_TEXTO_:
El segundo es la imputación de la lesión a la Administración. Como la Administración es una persona jurídica, el criterio básico de imputación es que el autor material del daño esté integrado en la organización administrativa. Lo que algún autor cuestiona es su extensión, esto es, si abarca o no a los contratistas y concesionarios. Por lo demás, el término «Administración» debe entenderse en su sentido más amplio y, por tanto, comprendiendo la responsabilidad del Estado legislador y de la Administración de Justicia. Esta última tiene su régimen jurídico propio. En materia de responsabilidad patrimonial del Estado legislador, instituto jurídico que hay que referir exclusivamente a los supuestos en que la norma de rango legal no tenga carácter expropiatorio, esto es, no suponga una privación singular de un derecho sino una delimitación general del mismo que afecte negativamente a todos sus titulares, el art. 139.3 -«Las Administraciones Públicas indemnizarán a los particulares por la aplicación de actos legislativos de naturaleza no expropiatoria de derechos y que estos no tengan el deber jurídico de soportar, cuando así se establezca en los propios actos legislativos y en los términos que especifiquen dichos actos»- consagra una regulación «que, sin ser constitucionalmente criticable desde la perspectiva del art. 33.3, sí es merecedora de reproche en cuanto ignora el principio de protección de la confianza legítima.». (GARCÍA DE ENTERRÍA).

Detengámonos un poco en este tema. La polémica jurisprudencia del T.S. elaborada en relación con la jubilación anticipada de funcionarios públicos establecida por las leyes reguladoras de sus respectivos estatutos, iniciada mediante sentencia del Pleno de la Sala Tercera del Tribunal Supremo de 30 noviembre 1992 (RJ 1992769), seguida poco después por la de 1 diciembre 1992 (RJ 1993069), y más adelante por otras muchas, aunque no aplica el 139.3 LAP porque los hechos de autos se producen con anterioridad a la entrada en vigor de esa Ley, sí acoge su misma solución.

Ahora bien, con posterioridad, el T.S. ha modulado su jurisprudencia dando entrada al principio de protección de la confianza legítima. Así la Sentencia de 5 marzo 1993 (RJ 1993623) de Sala Tercera, cuya doctrina ha sido seguida por la de 27 junio 1994 (RJ 1994981), aun reconociendo que la eliminación de los cupos de pesca exentos de derechos arancelarios derivado del Tratado de Adhesión a la Comunidad Europea podía considerarse producido «incluso, y más propiamente, como consecuencia de las determinaciones del poder legislativo», reconoció en el caso allí enjuiciado la existencia de responsabilidad patrimonial del Estado, por apreciar que los particulares perjudicados habían efectuado fuertes inversiones -que se vieron frustradas- fundados en la confianza generada por medidas de fomento del Gobierno, que a ello estimulaban, plasmadas en disposiciones muy próximas en el tiempo al momento en que se produjo la supresión de los cupos, de tal suerte que existió un sacrificio particular de derechos o al menos de intereses patrimoniales legítimos, en contra del principio de buena fe que debe regir las relaciones de la Administración con los particulares, de la seguridad jurídica y del equilibrio de prestaciones que debe presidir las relaciones económicas.

_ACCIONES REQUERIDAS_:
- A) Reproduce del texto sobre responsabilidad patrimonial todo lo que va desde "Detengámonos un poco" hasta "su misma solución.".
- B) Traduce al inglés esta oración del texto sobre responsabilidad patrimonial: «Como la Administración es una persona jurídica, el criterio básico de imputación es que el autor material del daño esté integrado en la organización administrativa.»

_MATERIAL PROPORCIONADO_:
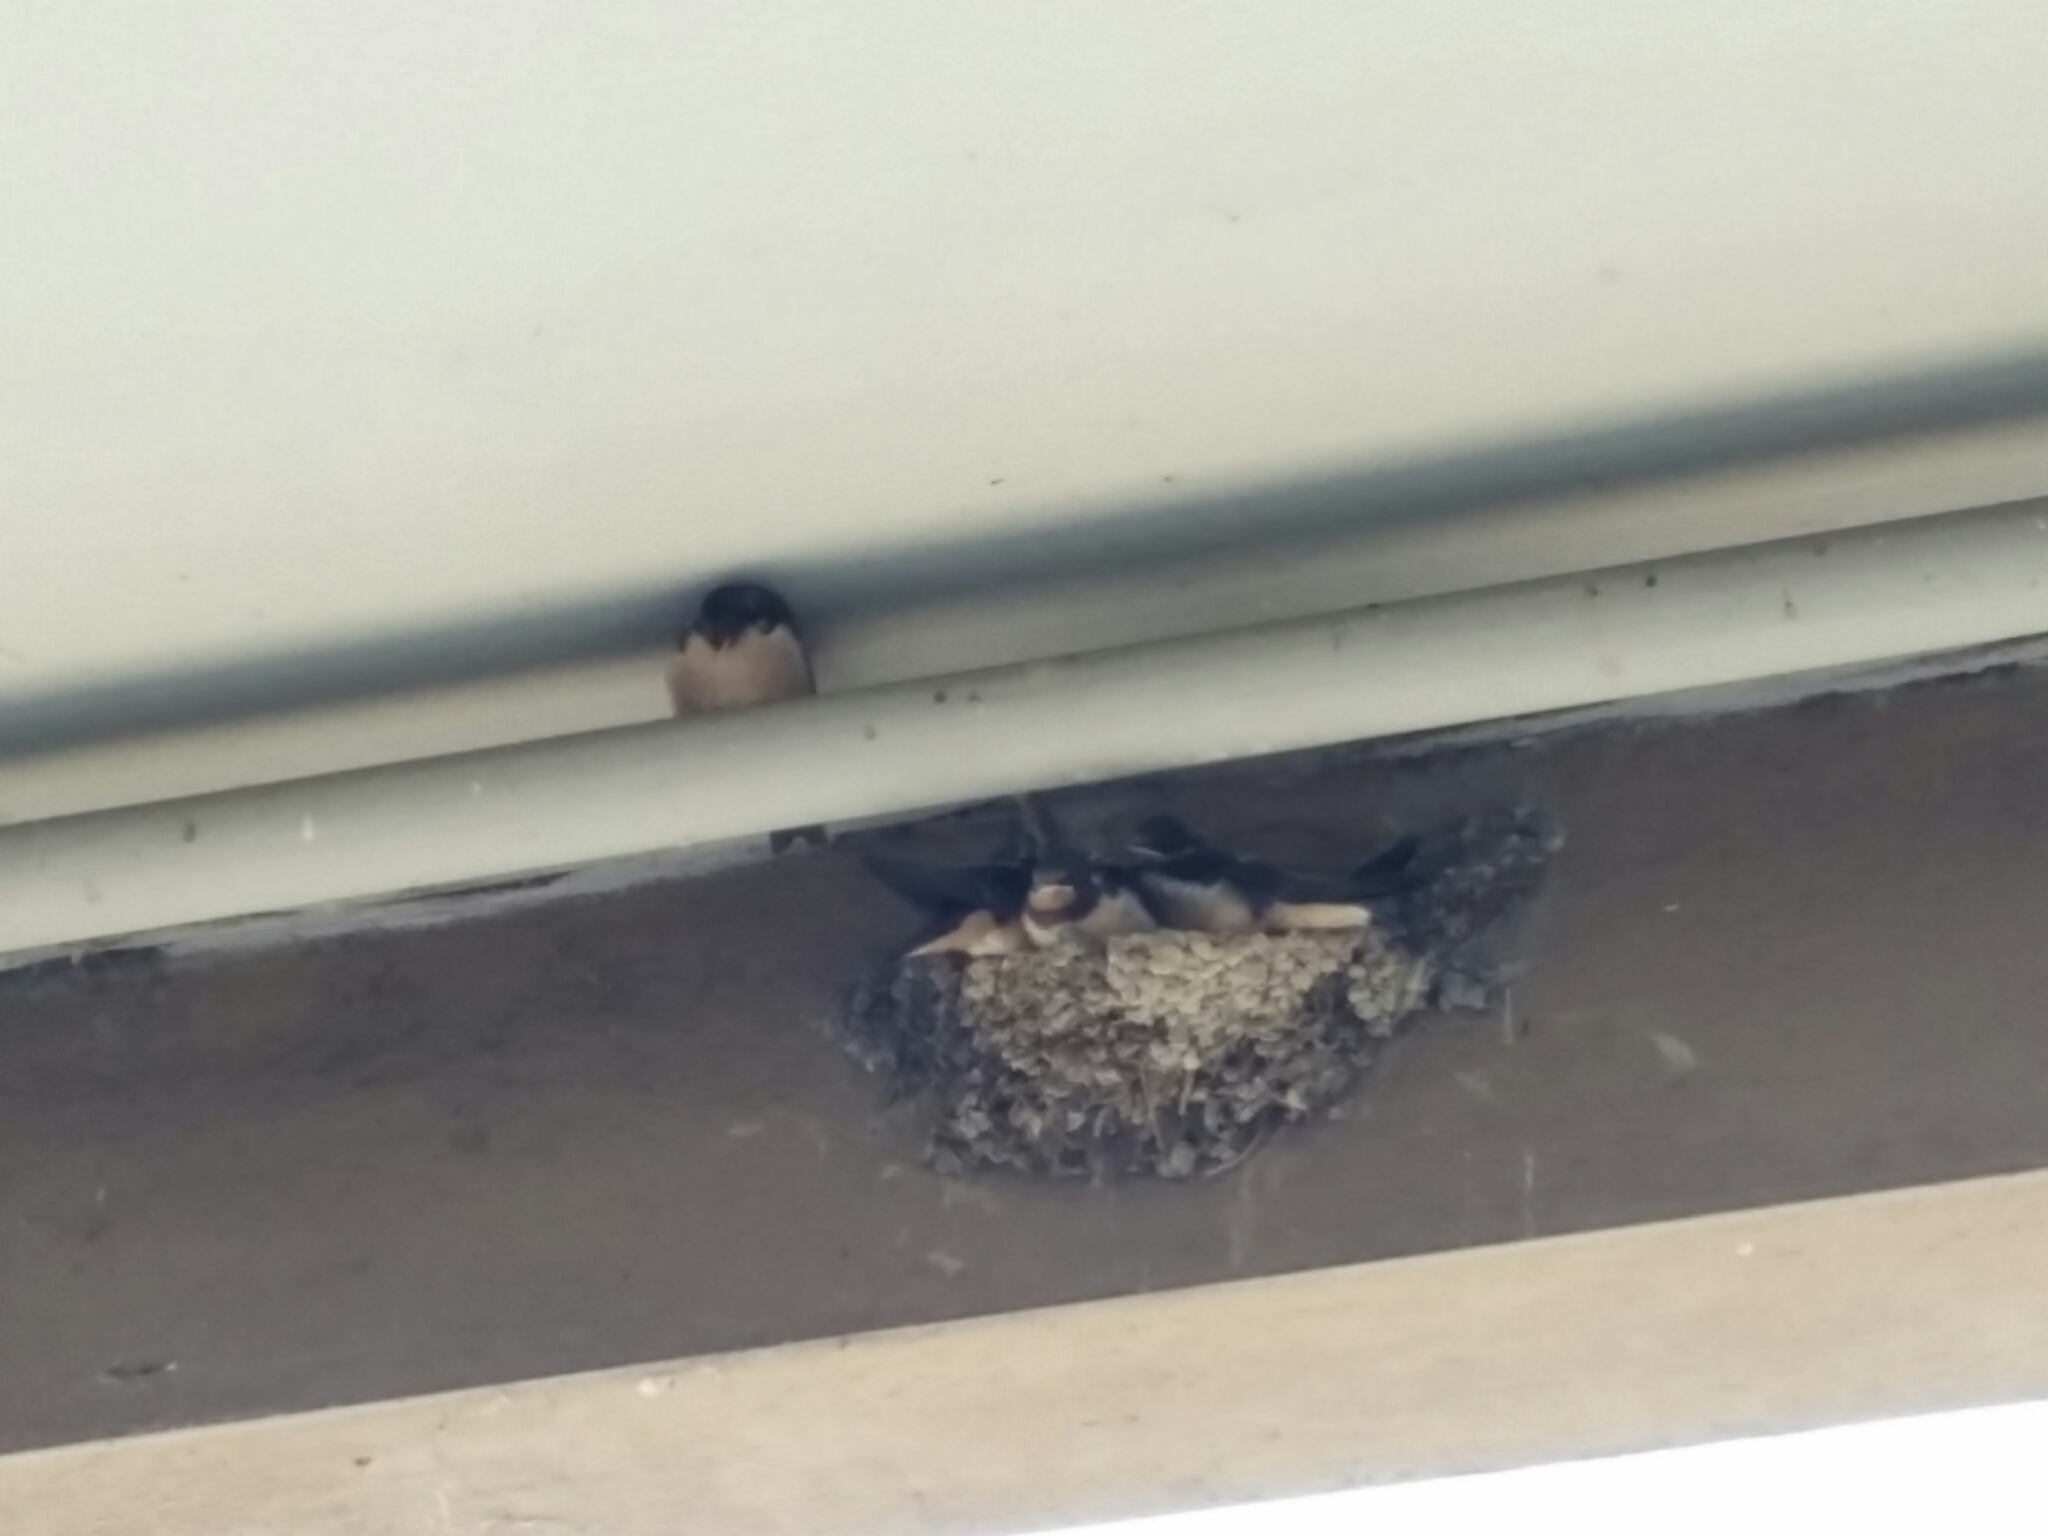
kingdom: Animalia
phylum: Chordata
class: Aves
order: Passeriformes
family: Hirundinidae
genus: Hirundo
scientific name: Hirundo rustica
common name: Barn swallow
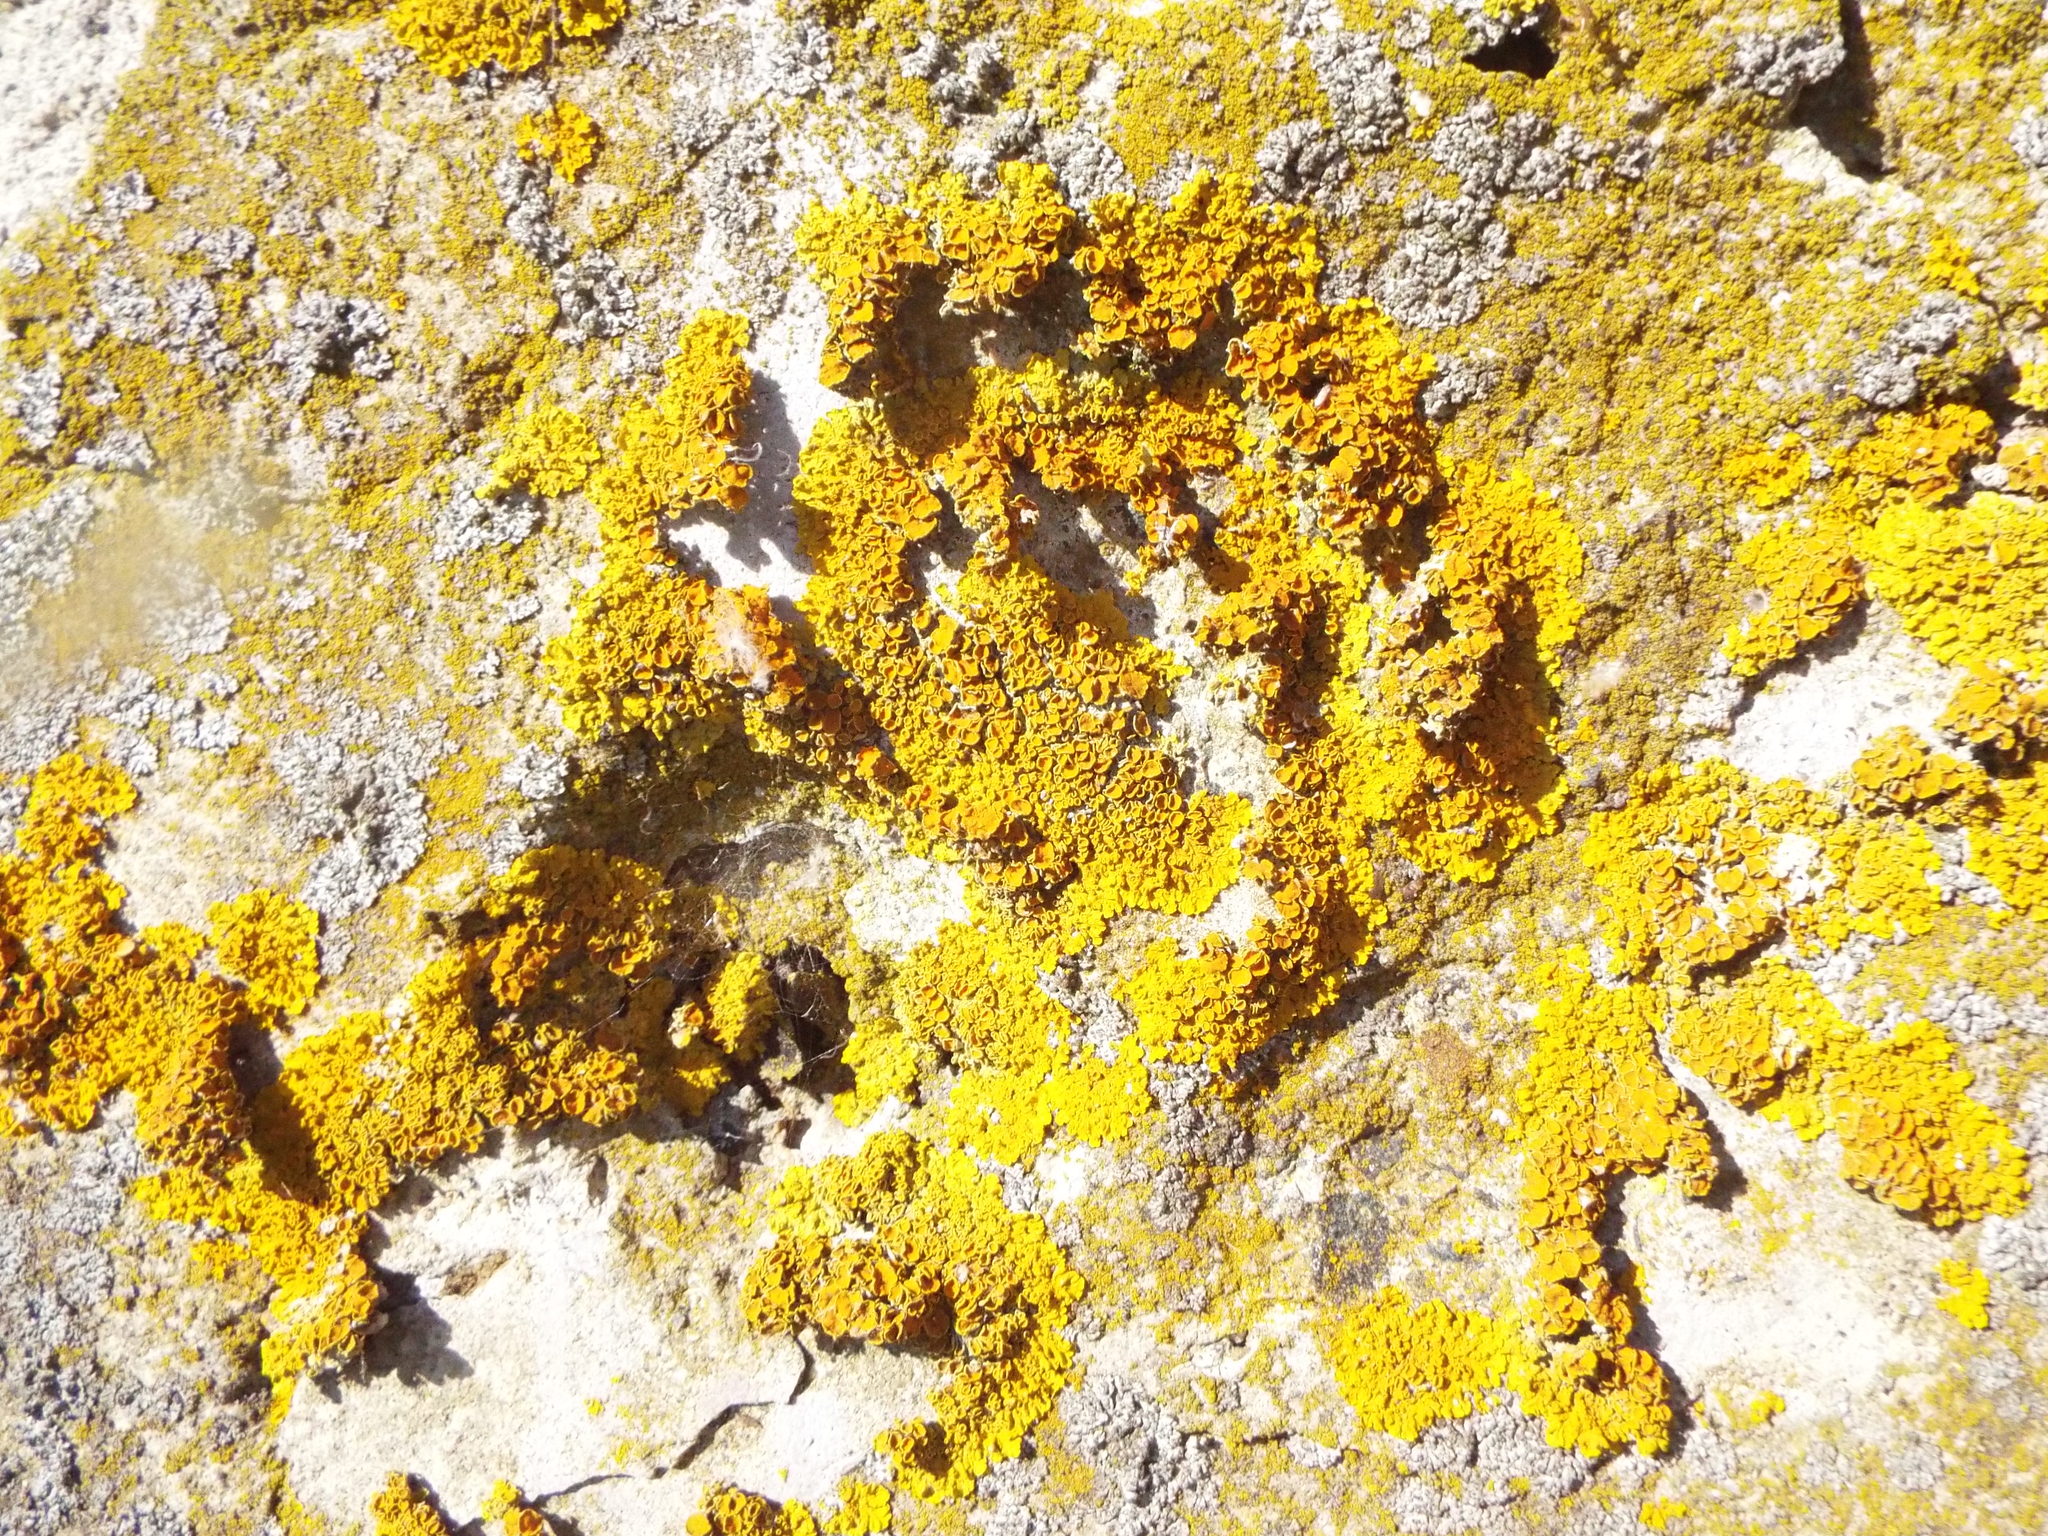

_RESPUESTAS AL EJERCICIO_:
- A)
Detengámonos un poco en este tema. La polémica jurisprudencia del T.S. elaborada en relación con la jubilación anticipada de funcionarios públicos establecida por las leyes reguladoras de sus respectivos estatutos, iniciada mediante sentencia del Pleno de la Sala Tercera del Tribunal Supremo de 30 noviembre 1992 (RJ 1992769), seguida poco después por la de 1 diciembre 1992 (RJ 1993069), y más adelante por otras muchas, aunque no aplica el 139.3 LAP porque los hechos de autos se producen con anterioridad a la entrada en vigor de esa Ley, sí acoge su misma solución.

- B) Since the Administration is a legal person, the basic criterion for attribution is that the party who materially caused the harm be part of the administrative organization.